Fazer a ponte com o passado

É este sentimento de alguma orfandade que a nova gerência pretende evitar, através da manutenção de algumas das marcas da casa. Por exemplo, ao sábado continua a haver tripas à moda do Porto e ao domingo cozido à portuguesa. Mas todos os dias há velhos clientes a entrar para ver o interior renovado e perguntar pelos antigos funcionários, como o senhor Pinto, que esteve ao balcão entre 1976 e 2013. Nenhum se manteve da antiga equipa, que trabalha numa cozinha renovada e adaptada a tempos em que é necessário fazer menos com mais. De acordo com Manuela Azevedo, o Gambamar chegou a ter 50 funcionários e teria 36 quando encerrou. Agora são apenas 12. “Fizemos um grande investimento, tanto monetário como pessoal, devido a toda esta história”, sublinha a gerente.

O tecto já não é de cortiça, nem a vitrina dos gelados está junto à porta. A nova imagem é mais moderna, há mais vidro e sobressaem as cores cor-de-laranja e branca do grupo Requinte. A disposição da sala manteve-se, mas o balcão (que seria o maior da cidade) foi encurtado, tendo agora 30 lugares. “Muita gente tem um choque grande, porque a decoração está totalmente diferente. Mas tínhamos de mudar, nomeadamente a nível de equipamento, porque o que cá estava não nos permitia trabalhar como queremos”, refere Manuela Azevedo. Será por isso um Gambamar menos elitista, com preços um pouco mais baixos e que pretende não só atrair antigos clientes mas também turistas, numa zona repleta de hotéis.

[Dados apresentados]
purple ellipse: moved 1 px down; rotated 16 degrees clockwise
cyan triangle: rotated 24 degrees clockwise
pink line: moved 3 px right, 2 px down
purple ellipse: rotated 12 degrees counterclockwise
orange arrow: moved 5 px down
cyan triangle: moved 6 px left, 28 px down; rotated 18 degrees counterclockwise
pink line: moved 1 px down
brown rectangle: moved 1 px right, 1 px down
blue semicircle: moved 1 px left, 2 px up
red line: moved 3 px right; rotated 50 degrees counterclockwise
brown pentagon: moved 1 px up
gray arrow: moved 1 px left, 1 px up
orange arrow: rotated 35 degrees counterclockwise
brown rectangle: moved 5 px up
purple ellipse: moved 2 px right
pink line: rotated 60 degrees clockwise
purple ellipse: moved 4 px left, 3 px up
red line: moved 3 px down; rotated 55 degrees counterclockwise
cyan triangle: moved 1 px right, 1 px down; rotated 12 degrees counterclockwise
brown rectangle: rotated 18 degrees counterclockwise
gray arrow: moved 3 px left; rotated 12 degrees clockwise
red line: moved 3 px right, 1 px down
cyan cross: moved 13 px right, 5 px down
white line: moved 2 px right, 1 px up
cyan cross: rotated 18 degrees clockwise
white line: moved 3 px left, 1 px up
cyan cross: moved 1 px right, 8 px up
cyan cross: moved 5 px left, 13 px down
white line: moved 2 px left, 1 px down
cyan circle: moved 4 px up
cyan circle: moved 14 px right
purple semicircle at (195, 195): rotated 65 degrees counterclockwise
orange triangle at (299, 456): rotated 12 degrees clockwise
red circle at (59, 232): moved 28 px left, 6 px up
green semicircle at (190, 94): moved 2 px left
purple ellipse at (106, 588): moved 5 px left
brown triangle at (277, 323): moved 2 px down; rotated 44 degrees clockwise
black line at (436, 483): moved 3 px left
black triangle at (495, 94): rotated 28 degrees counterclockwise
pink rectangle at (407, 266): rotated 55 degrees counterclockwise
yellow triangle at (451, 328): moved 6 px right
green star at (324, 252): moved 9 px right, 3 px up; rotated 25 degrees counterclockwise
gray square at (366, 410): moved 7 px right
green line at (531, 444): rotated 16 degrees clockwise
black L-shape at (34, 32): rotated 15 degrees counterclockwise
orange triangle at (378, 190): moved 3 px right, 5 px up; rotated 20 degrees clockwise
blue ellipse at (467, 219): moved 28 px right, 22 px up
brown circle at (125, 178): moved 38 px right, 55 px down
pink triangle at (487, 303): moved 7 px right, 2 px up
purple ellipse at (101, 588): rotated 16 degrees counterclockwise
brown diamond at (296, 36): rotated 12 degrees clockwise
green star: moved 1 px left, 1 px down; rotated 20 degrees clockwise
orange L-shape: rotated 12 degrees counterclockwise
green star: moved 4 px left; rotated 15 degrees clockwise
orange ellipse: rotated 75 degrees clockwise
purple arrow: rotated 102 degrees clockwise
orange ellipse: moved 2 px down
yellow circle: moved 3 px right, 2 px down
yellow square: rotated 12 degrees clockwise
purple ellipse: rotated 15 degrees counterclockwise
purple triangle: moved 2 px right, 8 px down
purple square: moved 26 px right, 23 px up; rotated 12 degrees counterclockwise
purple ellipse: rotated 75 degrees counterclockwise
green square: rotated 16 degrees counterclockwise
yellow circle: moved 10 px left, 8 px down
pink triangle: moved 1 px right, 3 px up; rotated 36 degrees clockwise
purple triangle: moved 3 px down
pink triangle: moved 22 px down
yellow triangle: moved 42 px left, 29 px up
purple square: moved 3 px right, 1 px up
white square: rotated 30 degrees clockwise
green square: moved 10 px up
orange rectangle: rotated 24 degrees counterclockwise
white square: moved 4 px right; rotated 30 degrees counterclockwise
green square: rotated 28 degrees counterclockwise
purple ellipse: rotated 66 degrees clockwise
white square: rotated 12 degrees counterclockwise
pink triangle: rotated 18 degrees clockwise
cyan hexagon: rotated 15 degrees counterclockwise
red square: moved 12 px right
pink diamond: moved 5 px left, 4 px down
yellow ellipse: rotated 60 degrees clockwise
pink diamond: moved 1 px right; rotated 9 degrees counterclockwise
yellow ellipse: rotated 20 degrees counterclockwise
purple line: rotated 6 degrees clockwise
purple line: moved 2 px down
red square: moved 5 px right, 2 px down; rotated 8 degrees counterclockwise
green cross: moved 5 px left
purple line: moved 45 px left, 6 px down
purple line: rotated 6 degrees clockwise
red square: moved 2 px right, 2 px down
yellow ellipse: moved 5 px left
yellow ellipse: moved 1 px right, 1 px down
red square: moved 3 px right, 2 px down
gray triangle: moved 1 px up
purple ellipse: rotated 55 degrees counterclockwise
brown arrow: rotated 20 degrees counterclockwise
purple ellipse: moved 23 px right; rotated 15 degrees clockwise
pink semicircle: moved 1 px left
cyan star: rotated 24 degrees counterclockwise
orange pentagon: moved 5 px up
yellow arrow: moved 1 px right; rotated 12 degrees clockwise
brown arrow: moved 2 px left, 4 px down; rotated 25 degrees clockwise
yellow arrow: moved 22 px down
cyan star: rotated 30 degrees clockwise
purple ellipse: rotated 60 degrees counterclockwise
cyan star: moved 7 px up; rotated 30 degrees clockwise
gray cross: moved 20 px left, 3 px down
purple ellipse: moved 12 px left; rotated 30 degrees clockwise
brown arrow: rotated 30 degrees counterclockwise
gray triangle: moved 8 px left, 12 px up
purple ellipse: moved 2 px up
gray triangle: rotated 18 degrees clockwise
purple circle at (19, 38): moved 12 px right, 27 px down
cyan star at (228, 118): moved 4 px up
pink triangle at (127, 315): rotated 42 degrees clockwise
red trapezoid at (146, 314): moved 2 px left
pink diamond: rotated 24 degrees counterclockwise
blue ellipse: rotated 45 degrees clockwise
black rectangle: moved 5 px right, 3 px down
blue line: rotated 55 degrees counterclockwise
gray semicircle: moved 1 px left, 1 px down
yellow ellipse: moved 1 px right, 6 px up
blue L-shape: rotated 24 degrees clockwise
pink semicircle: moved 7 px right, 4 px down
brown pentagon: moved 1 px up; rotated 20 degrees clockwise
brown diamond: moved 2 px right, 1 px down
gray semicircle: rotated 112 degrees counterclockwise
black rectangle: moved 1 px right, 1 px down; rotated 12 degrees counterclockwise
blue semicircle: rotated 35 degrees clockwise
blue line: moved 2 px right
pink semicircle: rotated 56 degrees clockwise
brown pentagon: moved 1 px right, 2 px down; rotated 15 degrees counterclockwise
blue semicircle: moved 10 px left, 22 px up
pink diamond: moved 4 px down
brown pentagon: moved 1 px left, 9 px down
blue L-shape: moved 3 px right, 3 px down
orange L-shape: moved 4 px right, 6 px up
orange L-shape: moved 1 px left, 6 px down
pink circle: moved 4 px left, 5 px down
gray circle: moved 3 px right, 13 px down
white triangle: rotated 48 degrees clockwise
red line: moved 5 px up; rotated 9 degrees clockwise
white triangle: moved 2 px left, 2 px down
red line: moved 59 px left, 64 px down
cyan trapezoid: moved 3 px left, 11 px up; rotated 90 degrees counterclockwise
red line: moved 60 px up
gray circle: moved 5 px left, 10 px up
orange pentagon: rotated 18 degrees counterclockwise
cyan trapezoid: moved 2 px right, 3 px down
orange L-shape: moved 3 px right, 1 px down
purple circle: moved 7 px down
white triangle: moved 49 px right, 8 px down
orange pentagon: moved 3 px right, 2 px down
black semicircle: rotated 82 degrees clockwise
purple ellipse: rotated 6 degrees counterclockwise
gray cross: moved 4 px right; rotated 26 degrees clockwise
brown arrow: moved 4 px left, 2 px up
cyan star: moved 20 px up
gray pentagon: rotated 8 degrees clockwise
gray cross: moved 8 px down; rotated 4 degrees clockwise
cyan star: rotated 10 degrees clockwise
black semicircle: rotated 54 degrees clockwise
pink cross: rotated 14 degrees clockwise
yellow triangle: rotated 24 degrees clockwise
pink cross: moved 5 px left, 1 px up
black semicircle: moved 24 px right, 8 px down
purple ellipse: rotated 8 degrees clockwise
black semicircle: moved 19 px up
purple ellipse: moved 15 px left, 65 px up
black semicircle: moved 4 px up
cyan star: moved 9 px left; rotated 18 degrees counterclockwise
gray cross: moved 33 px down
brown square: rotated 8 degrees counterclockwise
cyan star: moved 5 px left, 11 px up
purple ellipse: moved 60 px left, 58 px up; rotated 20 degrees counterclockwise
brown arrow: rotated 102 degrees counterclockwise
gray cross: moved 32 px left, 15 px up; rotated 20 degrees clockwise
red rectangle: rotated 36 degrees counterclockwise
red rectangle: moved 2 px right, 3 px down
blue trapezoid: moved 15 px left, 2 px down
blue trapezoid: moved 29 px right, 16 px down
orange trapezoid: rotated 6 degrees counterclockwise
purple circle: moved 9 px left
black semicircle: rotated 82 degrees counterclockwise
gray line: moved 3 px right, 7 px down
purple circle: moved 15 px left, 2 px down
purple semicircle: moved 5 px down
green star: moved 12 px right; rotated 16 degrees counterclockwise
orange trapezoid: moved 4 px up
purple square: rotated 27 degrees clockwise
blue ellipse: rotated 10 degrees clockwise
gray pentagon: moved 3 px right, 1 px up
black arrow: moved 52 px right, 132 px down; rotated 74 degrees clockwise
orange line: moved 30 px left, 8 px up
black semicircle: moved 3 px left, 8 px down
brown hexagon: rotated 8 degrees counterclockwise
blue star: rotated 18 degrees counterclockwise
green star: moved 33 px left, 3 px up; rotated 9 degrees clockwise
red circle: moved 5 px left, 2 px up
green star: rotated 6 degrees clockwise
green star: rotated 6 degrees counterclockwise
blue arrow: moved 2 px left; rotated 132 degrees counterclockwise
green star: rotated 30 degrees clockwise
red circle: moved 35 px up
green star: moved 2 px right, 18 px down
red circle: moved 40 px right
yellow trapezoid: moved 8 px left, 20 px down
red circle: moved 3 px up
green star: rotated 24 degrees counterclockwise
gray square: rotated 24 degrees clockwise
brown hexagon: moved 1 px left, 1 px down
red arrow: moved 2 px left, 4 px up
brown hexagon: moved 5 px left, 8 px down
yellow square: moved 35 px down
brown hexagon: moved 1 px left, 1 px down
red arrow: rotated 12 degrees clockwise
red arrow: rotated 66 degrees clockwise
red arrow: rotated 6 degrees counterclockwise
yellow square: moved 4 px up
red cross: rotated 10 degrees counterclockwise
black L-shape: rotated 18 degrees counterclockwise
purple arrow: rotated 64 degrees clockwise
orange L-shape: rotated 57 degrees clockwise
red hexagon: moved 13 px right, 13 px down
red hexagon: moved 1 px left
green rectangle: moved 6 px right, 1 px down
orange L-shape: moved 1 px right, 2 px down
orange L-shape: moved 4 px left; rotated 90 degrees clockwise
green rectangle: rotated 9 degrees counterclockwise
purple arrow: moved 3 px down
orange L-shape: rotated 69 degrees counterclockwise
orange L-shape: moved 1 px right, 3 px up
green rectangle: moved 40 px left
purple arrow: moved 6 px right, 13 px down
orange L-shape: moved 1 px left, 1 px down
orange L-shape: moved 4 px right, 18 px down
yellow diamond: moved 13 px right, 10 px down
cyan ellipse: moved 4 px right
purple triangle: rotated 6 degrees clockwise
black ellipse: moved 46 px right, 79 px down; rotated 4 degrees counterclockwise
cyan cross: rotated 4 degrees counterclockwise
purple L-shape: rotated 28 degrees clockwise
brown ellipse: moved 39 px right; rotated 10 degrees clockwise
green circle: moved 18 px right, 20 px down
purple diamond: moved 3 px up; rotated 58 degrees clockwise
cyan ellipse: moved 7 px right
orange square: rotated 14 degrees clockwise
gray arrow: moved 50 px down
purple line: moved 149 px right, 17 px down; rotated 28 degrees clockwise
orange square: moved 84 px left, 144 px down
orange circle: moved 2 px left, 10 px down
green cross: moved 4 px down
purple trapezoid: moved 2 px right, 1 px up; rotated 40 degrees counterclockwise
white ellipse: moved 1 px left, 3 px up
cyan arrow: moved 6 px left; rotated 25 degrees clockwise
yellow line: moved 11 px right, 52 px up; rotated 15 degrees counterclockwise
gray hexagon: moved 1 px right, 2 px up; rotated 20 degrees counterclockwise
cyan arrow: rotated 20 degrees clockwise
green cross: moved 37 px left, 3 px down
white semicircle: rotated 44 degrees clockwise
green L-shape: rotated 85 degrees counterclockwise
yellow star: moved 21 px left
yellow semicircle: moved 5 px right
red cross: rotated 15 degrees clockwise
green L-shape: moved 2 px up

[Desafios]
[1] Responda, com base no texto sobre o Gambamar:
(a) Que prato continua a ser servido ao domingo?
(b) Quantos funcionários tem agora o Gambamar?
(c) Quantos lugares tem atualmente o balcão?
[2] Escreva a continuação do texto sobre o Gambamar a partir do ponto em que termina.
Os registos provêm de outra fonte.

[Respostas por tarefa]
[1]
(a) Cozido à portuguesa.
(b) Doze.
(c) Trinta.

[2]
O serviço de snack-bar, disponível desde a abertura até ao encerramento, era emblemático, e os novos donos querem que assim permaneça: as francesinhas e os pregos (eleitos, em 2012, nesta revista, como os melhores do Porto) vão continuar a sair, assim como a sangria (anteriormente era de pressão, agora é feita à base de frutos vermelhos). Mantém-se ainda o parque para clientes de 50 lugares (um facto relevante numa zona de difícil estacionamento), que Sandra Marques descrevia como “um desfile de carros topo de gama”, de BMW e Mercedes a Porsche e Jaguar. O marisco (também disponível em take-away) será indiscutivelmente o ex-libris e há até uma invenção que pretende ser a marca da casa renovada: a sande de lavagante (a 15 euros), feita em pão de sementes de sésamo caseiro. Os cuidados espelhos de marisco (a 35 e 45 euros) são outro destaque, para que a fama do Gambamar – um dos locais onde Miguel Esteves Cardoso, numa crónica no Público, diz ter aprendido a comer camarão – perdure.